Hay bendiciones disfrazadas. Y está la historia de la familia Linesman que compró una guitarra que no querían y se dieron cuenta de que era uno de los instrumentos más notables que jamás haya tenido Johnny Cash. En 1956, Rosalie Linesman compró un Martin D-28 para su marido. Pero no fue hasta que dejaron el depósito y fueron a la tienda a recogerlo que los linieros se dieron cuenta de que el “hermoso Martin D-28” ya no estaba allí.
Basado en la historia de la estrella del country. Las grabaciones de la gira están en su sitio web.Lo más probable es que esto ocurrió a finales de agosto de 1956. Mientras tanto, Cash estaba realizando una serie de espectáculos en Toronto con los Louvin Brothers. Mientras estaba en la ciudad, Cash visitó Record Corral de Fred Roden. Detalles Cómo Esto resultó no estar claro. Sin embargo, al final la tienda permitió que Cash se llevara el Martin D-28 por el cual Rosalie Linesman había pagado el depósito. En su lugar estaba el mucho más desgastado Martin D-18 de Cash.
“Nos dijeron que Johnny Cash necesitaba un Martin D-28” Juez de línea recordado CP24. “Mi marido estaba muy molesto por la paliza a Martin D-18. Johnny Cash había hecho un juego tonto y luego se fue. [it] como consuelo”.
El enfado de los linieros contra Johnny Cash estaba justificado, pero ciertamente no duró mucho
Ponte en el lugar de los jueces de línea por un momento. Rosalie Linesman trabajó duro para ahorrar suficiente dinero para el pago inicial de un magnífico Martin D-28 con incrustaciones de perlas. Cuando finalmente pudo regresar a la tienda y llevarse el instrumento a casa, el dependiente le dijo que las necesidades del músico tenían prioridad sobre el depósito. Puede que 1956 haya sido un gran año para Johnny Cash en Estados Unidos, pero esto era Canadá. El exitoso sencillo de Cash de ese año, “Yo camino por la línea”todavía se estaba filtrando en la psique canadiense.
Por supuesto, a medida que la estrella de Cash crecía, también lo hacía la afición de los Linesman por la guitarra. La familia llegó a apreciar el significado histórico del instrumento. También apreciaron el valor sentimental que podría tener para Cash. Rosalie y su esposo asistieron a un concierto de Johnny Cash años después y tomaron el Martin D-18 para ofrecérselo a la estrella, quien “gentilmente” lo rechazó. A partir de ahí se convirtió en una preciada reliquia de la familia Linesman.

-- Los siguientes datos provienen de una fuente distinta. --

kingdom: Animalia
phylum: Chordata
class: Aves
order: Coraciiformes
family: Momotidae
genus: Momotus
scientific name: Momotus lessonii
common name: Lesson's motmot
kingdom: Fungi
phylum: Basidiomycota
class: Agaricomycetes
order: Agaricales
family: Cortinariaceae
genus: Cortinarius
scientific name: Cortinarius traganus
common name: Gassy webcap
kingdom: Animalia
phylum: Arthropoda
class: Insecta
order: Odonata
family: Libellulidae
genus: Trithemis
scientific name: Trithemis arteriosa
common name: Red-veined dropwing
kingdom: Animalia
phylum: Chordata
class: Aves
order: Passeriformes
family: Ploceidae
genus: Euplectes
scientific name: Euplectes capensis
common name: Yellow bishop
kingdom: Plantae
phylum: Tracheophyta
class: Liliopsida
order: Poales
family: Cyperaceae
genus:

Años después, la verificación histórica confirma la importancia de este Martin D-18 especial
Sin confirmación oficial, la historia de que los jueces de línea eran dueños del viejo Martin D-18 de Johnny Cash era intrigante. Pero también Definitivamente Parecía una larga historia que se desarrolló a lo largo de años de volver a contar la misma historia, cada vez más grandiosa. Entonces, décadas después de que los Linesman se llevaran a casa por primera vez su Martin D-18, el hijo de Rosalie Linesman, Peter Linesman, comenzó a investigar los verdaderos orígenes de la guitarra, con gran tristeza. Peter viajó a Tennessee, donde recopiló fotografías de archivo y discutió su teoría con otros historiadores de Cash. Más tarde conoció a William Long.
Long es un investigador histórico radicado en la Columbia Británica que ha rescatado guitarras de artistas como Neil Young y Randy Bachman. Peter le dio a Long las fotografías que había recopilado en Tennessee, que se determinó que eran las primeras fotografías de Cash tocando la guitarra. Long comparó el patrón de carey del golpeador de la guitarra de los Linesman con fotografías de principios de la década de 1950. Al encontrar una coincidencia, Long determinó que eran el mismo instrumento. La reliquia del juez de línea de repente adquirió un significado completamente nuevo.
Este Martin D-18 no sólo pertenecía a Johnny Cash; Una recompensa impresionante en sí misma. Pero también era el mismo Martin “vencido” para quien escribió algunos de sus primeros éxitos, como “Walk the Line” y “Walk the Line”. “Hola portero”. Después de tal descubrimiento, nos imaginaríamos el dolor de la pérdida de que el Martin D-28 ya se hubiera perdido.